General information
- Type: Single engine light flying boat
- National origin: Russia
- Manufacturer: Gidrosamolet LCC (Seaplane Ltd)
- Designer: Boris Chernov

History
- First flight: 19 October 2010

= Chernov Che-24 =

The Gidrosamlet Che-24, 26 and 29 are closely related light flying boats designed and built in Russia from 2010.

==Design and development==

The Ch-24, Che-26 and Che-29 are braced, parasol wing monoplane flying boats, which differ in the number and type of engines and in their seat numbers. The wings are identical, with no sweep and constant chord out to trapezoidal, upturned tips. Full span, slotted flaperons are fitted. There are two streamlined bracing struts on each side, one from mid-fuselage to about one third span and a shorter, more vertical one from higher on the fuselage. These are assisted by further light struts bracing the rear of the wing centre section via the cabin roof. The engines, one placed centrally on the Ch-24 and two on the other variants are all mounted above and forward of the wing leading edge. The fin, integral with the fuselage, and balanced rudder are swept, tapered and generous. The tailplane is mounted midway up the fin, externally braced from below. Both the rudder and elevators have electrically powered trim tabs.

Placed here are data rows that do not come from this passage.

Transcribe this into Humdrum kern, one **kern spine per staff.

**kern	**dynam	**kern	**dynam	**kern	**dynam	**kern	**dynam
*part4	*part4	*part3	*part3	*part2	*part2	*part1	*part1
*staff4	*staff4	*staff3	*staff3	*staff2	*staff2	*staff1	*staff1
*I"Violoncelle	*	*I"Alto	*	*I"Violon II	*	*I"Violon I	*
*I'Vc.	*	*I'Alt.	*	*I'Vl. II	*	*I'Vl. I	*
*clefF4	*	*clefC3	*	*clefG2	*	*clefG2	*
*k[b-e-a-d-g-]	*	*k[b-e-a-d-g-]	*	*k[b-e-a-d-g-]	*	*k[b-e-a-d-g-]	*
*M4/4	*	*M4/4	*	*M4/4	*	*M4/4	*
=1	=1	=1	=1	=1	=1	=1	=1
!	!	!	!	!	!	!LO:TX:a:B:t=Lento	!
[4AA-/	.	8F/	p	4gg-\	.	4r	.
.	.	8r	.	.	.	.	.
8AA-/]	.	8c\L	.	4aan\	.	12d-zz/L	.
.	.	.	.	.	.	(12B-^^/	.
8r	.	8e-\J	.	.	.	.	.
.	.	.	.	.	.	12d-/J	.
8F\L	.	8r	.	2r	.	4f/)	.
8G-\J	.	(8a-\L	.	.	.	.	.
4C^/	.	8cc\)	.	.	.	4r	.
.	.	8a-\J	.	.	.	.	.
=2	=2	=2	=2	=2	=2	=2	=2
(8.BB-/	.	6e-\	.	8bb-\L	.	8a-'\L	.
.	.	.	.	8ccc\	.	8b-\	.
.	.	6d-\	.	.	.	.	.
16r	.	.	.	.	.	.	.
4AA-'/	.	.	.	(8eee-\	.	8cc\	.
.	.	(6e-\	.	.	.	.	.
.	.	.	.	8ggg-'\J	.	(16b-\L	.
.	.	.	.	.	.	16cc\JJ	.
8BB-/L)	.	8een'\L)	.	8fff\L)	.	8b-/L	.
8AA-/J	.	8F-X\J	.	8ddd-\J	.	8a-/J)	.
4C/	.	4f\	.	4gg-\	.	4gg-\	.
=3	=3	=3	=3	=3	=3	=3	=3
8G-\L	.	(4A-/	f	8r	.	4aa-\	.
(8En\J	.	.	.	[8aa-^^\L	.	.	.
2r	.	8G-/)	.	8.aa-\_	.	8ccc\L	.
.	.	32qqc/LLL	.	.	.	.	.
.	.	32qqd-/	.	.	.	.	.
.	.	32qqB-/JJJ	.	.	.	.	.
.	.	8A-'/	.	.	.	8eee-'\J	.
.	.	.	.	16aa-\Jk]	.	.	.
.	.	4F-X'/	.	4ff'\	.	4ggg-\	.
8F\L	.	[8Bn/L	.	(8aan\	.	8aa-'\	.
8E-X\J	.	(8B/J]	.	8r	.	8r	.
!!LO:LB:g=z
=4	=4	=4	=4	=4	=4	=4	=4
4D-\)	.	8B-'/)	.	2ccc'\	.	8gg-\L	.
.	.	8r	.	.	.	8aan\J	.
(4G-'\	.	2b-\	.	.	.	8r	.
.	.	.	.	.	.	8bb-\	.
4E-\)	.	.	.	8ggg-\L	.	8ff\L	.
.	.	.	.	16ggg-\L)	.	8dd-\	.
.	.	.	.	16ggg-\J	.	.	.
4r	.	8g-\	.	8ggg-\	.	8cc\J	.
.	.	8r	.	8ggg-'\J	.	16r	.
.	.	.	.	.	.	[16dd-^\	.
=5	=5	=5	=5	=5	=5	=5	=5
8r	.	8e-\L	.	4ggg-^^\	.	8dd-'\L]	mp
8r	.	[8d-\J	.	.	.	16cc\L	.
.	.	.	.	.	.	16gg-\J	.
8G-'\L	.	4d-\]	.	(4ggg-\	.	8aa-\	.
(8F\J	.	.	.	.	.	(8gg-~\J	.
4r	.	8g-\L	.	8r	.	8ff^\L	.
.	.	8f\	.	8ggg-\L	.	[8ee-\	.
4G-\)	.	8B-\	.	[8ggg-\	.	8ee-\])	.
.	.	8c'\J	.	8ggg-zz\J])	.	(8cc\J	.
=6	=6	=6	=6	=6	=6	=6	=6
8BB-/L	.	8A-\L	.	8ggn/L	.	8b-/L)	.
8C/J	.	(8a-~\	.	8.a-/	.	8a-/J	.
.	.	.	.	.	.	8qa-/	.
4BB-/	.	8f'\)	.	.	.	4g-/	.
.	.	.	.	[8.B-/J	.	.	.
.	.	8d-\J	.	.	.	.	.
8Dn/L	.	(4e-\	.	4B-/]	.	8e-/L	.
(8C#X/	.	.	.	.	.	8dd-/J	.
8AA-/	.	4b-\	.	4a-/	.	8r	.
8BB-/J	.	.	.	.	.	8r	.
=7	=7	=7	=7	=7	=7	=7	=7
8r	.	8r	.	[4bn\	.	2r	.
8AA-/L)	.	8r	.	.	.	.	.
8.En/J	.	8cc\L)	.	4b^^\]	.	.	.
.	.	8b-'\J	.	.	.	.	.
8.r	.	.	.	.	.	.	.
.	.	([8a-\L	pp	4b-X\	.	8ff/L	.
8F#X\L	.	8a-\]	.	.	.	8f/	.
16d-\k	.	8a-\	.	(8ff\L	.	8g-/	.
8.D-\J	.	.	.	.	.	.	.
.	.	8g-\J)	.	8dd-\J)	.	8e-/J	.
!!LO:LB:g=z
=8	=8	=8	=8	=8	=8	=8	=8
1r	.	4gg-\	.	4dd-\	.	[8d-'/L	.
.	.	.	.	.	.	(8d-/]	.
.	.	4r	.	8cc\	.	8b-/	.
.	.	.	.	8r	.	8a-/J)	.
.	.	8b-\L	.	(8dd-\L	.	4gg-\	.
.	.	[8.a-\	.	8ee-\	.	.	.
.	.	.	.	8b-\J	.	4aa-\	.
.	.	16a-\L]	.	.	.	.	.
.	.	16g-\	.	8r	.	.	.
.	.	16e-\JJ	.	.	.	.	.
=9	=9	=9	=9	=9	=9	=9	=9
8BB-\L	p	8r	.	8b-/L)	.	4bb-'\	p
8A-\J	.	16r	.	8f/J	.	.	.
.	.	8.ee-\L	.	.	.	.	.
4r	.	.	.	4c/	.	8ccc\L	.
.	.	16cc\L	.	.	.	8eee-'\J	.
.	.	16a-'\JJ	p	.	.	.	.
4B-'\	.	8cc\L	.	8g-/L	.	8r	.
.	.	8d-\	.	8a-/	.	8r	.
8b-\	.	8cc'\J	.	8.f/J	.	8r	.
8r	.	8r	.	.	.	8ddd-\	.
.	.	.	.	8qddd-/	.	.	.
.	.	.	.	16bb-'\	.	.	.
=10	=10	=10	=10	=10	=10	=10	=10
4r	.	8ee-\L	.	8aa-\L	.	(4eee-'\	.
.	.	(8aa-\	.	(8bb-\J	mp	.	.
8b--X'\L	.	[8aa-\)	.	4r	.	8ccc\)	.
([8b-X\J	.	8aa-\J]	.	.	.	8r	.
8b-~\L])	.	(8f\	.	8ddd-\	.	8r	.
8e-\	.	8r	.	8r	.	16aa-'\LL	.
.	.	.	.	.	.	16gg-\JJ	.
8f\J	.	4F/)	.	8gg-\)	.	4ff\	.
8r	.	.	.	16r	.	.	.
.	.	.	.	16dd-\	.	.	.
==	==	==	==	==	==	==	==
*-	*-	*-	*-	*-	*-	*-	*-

The fuselage, a two step hull design, is a fibreglass structure on all models with the glazed cabin well below the wing underside. The two seat Che-24 and Che-26 have the same length, side by side seats and upward opening doors. The Che-29 is 400 mm longer and has a second pair of seats behind the first. Fixed wing tip floats, each mounted on parallel pairs of struts, provide stability on water where a water rudder under the fin is used for manoeuvring. All types have the option of an amphibious conventional undercarriage; the small mainwheels are on short cantilever legs which can be rotated upwards out of the water.

==Variants==
Data from Jane's All the World's Aircraft 2013-4 pp. 522–4
- Che-24
  Original version, as described below with single Rotax engine and two seats. First flown 18 October 2010.
- Che-26
  Twin engines, with a choice between 51.5 kW twin cylinder inline Sauer S650 or 48 kW Rotax 582. Empty weight as amphibian, 400 kg. Two seats.
- Che-29
  Twin engines, with a choice between 73.5 kW Rotax 912 ULS or 123 kW Subaru EJ25 water-cooled flat fours. 400 mm longer than the Che-24 and -26 and 310 kg heavier empty (Rotax 912 version) than the Che-26, with four seats. First flown 4 November 2011.